Exactly reproduce the line containing "Շարմ աշ-Շեյխում արդեն իսկ քննարկված հարցերի" together with every line after it, through the end of the entries, and give nothing more.

Material for this exercise:
=== Begin Enclosure ===

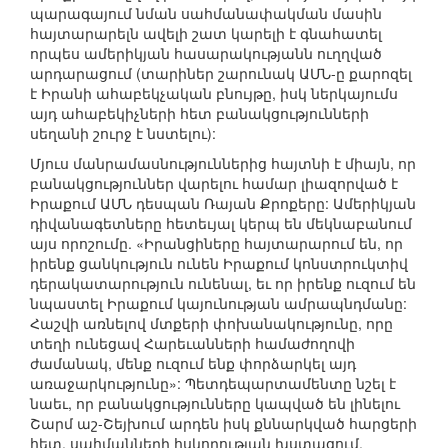
պարագայում նման սահմանափակման մասին
հայտարարելն ավելի շատ կարելի է գնահատել
որպես ամերիկյան հասարակությանն ուղղված
արդարացում (տարիներ շարունակ ԱՄՆ-ը քարոզել
է Իրանի ահաբեկչական բնույթը, իսկ ներկայումս
այդ ահաբեկիչների հետ բանակցությունների
սեղանի շուրջ է նստելու):
Մյուս մանրամասնություններից հայտնի է միայն, որ
բանակցություններ վարելու համար լիազորված է
Իրաքում ԱՄՆ դեսպան Ռայան Քրոքերը: Ամերիկյան
դիվանագետները հետեւյալ կերպ են մեկնաբանում
այս որոշումը. «Իրանցիները հայտարարում են, որ
իրենք ցանկություն ունեն Իրաքում կոնստրուկտիվ
դերակատարություն ունենալ, եւ որ իրենք ուզում են
նպաստել Իրաքում կայունության ամրապնդմանը:
Հաշվի առնելով մտքերի փոխանակությունը, որը
տեղի ունեցավ Հարեւանների համաժողովի
ժամանակ, մենք ուզում ենք փորձարկել այդ
առաջարկությունը»: Պետդեպարտամենտը նշել է
նաեւ, որ բանակցությունները կապված են լինելու
Շարմ աշ-Շեյխում արդեն իսկ քննարկված հարցերի
հետ. սահմանների հսկողության խստացում,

=== End Enclosure ===

Finished task:
Շարմ աշ-Շեյխում արդեն իսկ քննարկված հարցերի
հետ. սահմանների հսկողության խստացում,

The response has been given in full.